In this paper, we introduced a novel hybrid family of distributions that includes a flexible set of hybrid functions to extend a variety of existing distributions. Another key contribution of this family is the three-parameter hybrid-Weibull–exponential distribution, for which we thoroughly investigated several core mathematical properties, including moments, random data generation procedures, MRL analyses that involve the study of its reciprocal relationship with FRF, and relevant asymptotic of the MRL. Additionally, we computed advanced information metrics such as the extropy and cumulative residual entropy, and derived order statistics along with their asymptotic behaviors. The model’s identifiability was further verified numerically using the Kullback–Leibler divergence; based on some selected parameters, the findings substantiate the identifiability of the HWE. Parameter estimation was performed via MLE, with extensive simulations assessing the performance of the MLEs in density estimation and SS-parameter studies. We also utilized nonparametric bootstrap techniques to construct confidence intervals and evaluate coverage probabilities for the SS-parameter. Notably, the MSE of the density estimates and the SS-parameter estimates decreased as sample size increased. Similarly, as sample size increases, the average width of nonparametric percentile and Student’s t bootstrap confidence intervals narrowed, and the coverage probabilities converged to the nominal $95\%$ level for the SS-parameter. We validated the practical effectiveness of this hybrid family using three real-world datasets. The HWE outperforms several prominent Weibull-based models in fitting the remission times of bladder cancer patients, and failure times for some components, as discussed based on AIC, BIC, CAIC, KS, A, and W metrics. Furthermore, HWE exhibited robust performance in the SS-parameter analysis of two sets of fiber data tested under tension at various gauge lengths, thus underscoring the potential of this hybrid family for advancing reliability and survival studies.

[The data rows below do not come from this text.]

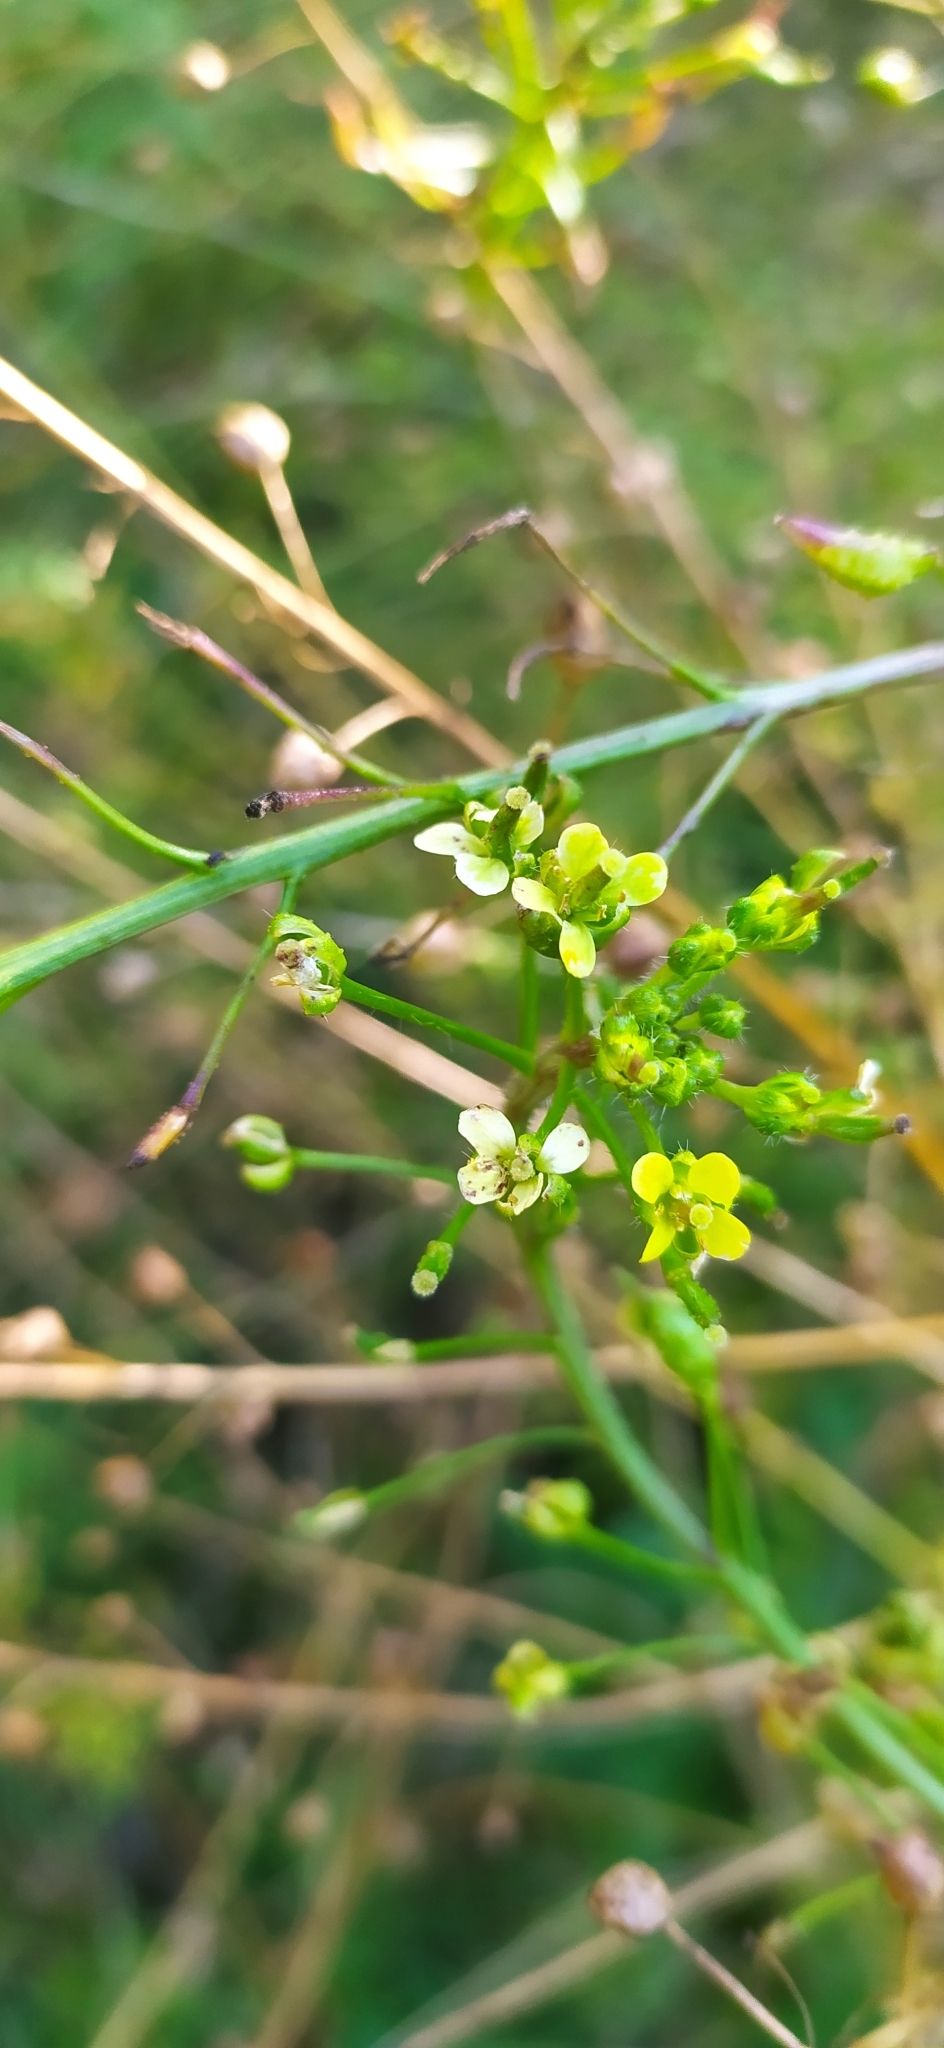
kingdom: Plantae
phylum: Tracheophyta
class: Magnoliopsida
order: Brassicales
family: Brassicaceae
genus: Bunias
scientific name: Bunias orientalis
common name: Warty-cabbage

This research not only spotlights the versatility of the hybrid-w-G family in a broad range of statistical applications but also sets the stage for further theoretical and applied developments. Future work may focus on constructing additional hybrid-w-G distributions with different $w(x;\xi )$ and $G(x;\zeta )$ configurations, extending the inferential approaches (e.g., Bayesian methods), addressing censored data, and providing more analytical framework. In addition, several applied studies based on Weibull and other distributions (for instance, refs. [53,54,55]) can be advanced by considering members of the hybrid-w-G family as an alternative. The limitations of the hybrid-w-G family is that many members might have non-closed form quantile functions for random data generation, but this limitations was overcome using the package stated in Section 3.1.